Translocations were present in ∼24% of patients and imparted an inferior PFS in all treatment arms. The most common were t(14;18), t(14;19), t(1;13), t(2;14), and t(18;22). In venetoclax arms, shorter PFS was mainly driven by unbalanced translocations and when translocations involved chromosomes 8q and 18q. Deletions, overall, had shorter PFS but varied substantially by individual chromosome, with 13q− favorable, whereas deletions of chromosomes 4, 15, and 18 were highly unfavorable, and often occurred with other aberrations and CKT. There are many similarities and some differences between CIT and venetoclax regimens. In both, unmutated IGHV, CKT (vs none), and β2M confer worse outcome, whereas 13q− is favorable. Other factors have interesting differences. Age has no impact on venetoclax regimens, whereas with CIT, it is more adverse at age >65 years as the CIT regimen changes from FCR to BR. The 11q− is well recognized to be adverse with CIT but had no significance with venetoclax. Many aberrations had numbers too small in the CIT arm for statistical analysis. This divergence of outcome with IGHV status with both CIT and venetoclax is consistent with the CLL14 study,8 whereas with ibrutinib, M-CLL and U-CLL have identical outcomes.9 It will be interesting to see the longer-term follow-up from the GIV arm.

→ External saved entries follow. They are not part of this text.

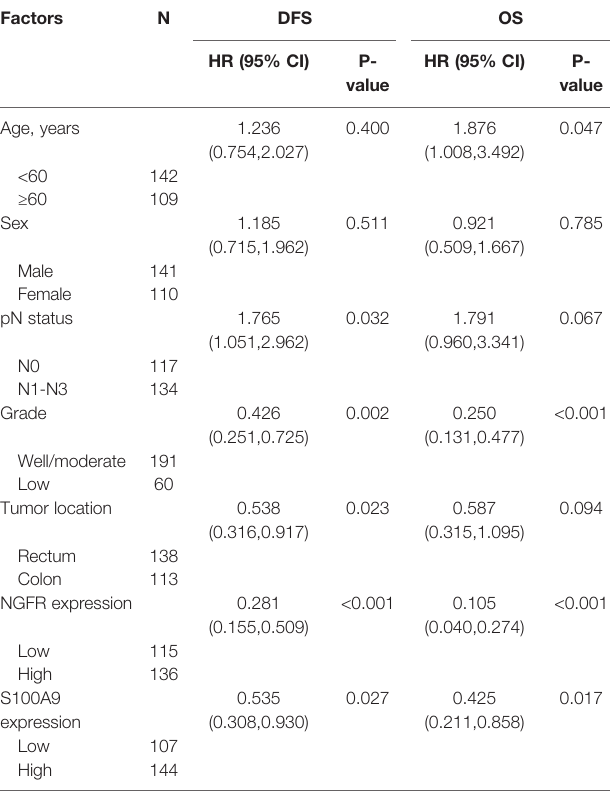
TABLE 2 | Multivariate analysis of disease-free survival and overall survival in 251 CRC patients.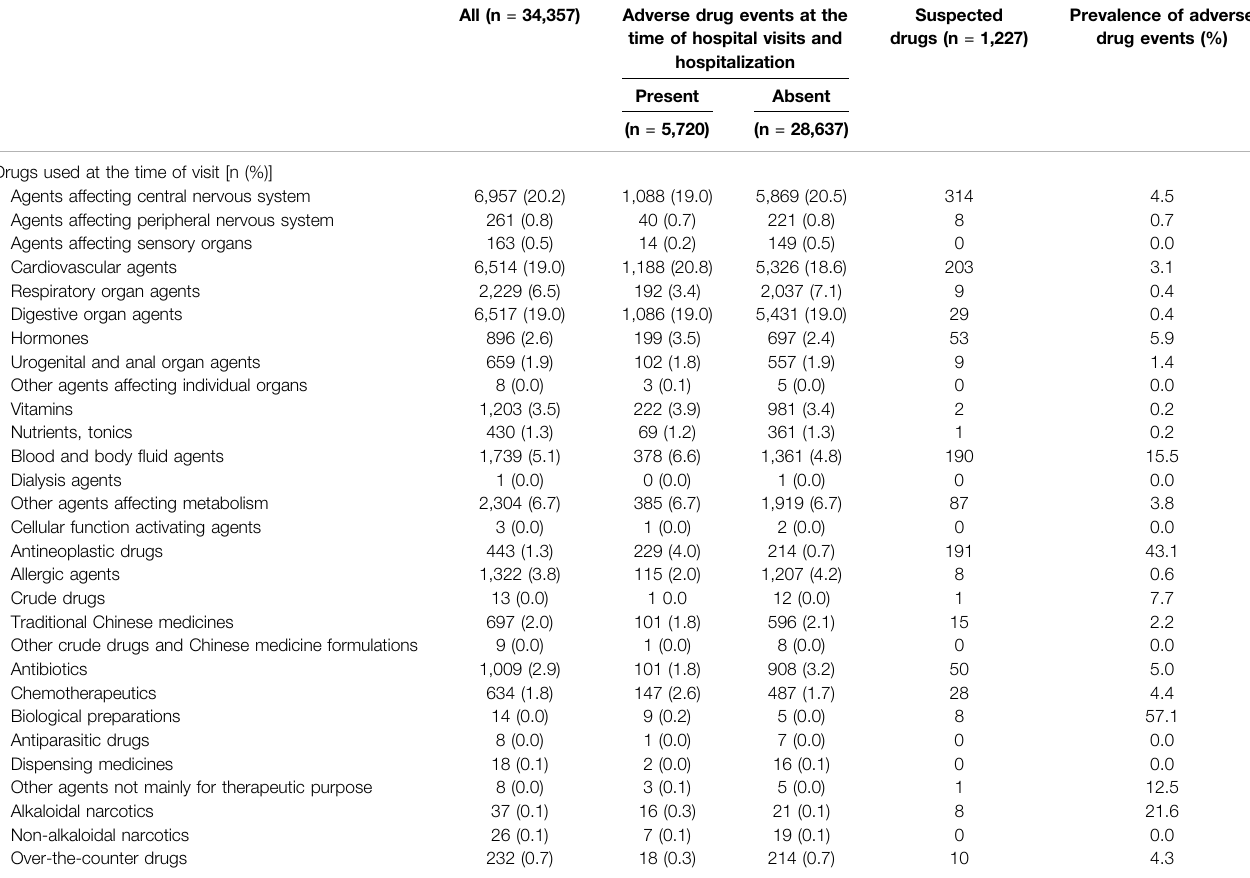
TABLE 3 | Drug categories.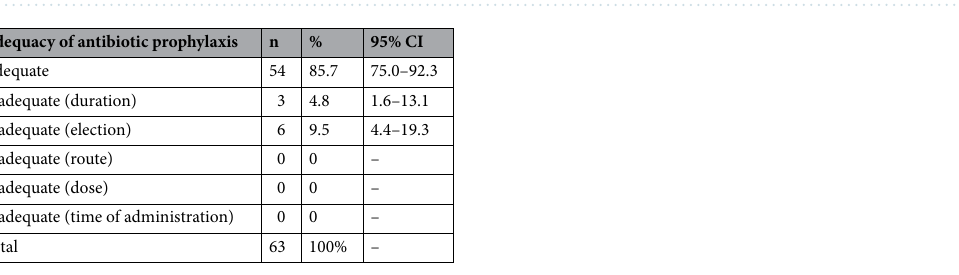
Table 4. Compliance and adequacy of antibiotic prophylaxis use to the hospital protocol (n = 76, compliance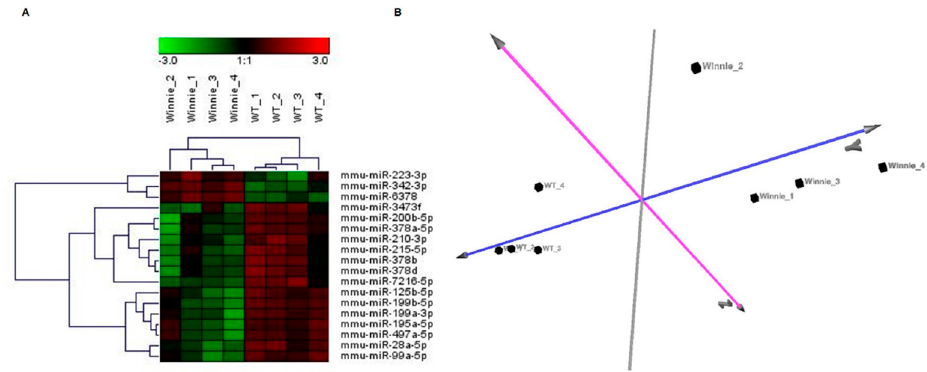
Figure 1. miRNA expression profile of colonic epithelial cells from Winnie and wild-type mice. ( A ) Hierarchical clustering using the 18 differentially expressed miRNAs (FDR < 0.05 and fold change threshold >2) discriminating colonic epithelial cells from Winnie mice compared to wild-type mice. Two principal clusters were identified on the basis of differential miRNA expression. ( B ) PCA based on the expression of differentially expressed miRNA in all samples. PCA showed evident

CLL has a risk of clonal evolution with the development of additional and adverse karyotypes potentially producing more refractory disease that may be therapy driven.10 Thus far, only small numbers have progressed and fewer still have required next line therapy. Nevertheless, more patients with CIT acquired a higher CKT level and 17p−. This study excluded 17p− and TP53-mutated patients, and so in the real-world environment, this situation will be more complex.
This article nicely demonstrates the importance of karyotype in CLL, both for CIT and now also with venetoclax-based regimens. Readers of Blood with an interest in CLL will be rewarded by close study of the main article and its supplementary data. However, just under 900 patients is not enough to evaluate and understand less frequent karyotypes. Karyotypic evaluation must be incorporated into CLL clinical trials, especially those with larger numbers. Furthermore, karyotype can clearly help refine the prognosis and expectations for individual patients and hence should be included in the standard diagnostic workup for all patients with CLL.
Conflict-of-interest disclosure: The author declares no competing financial interests.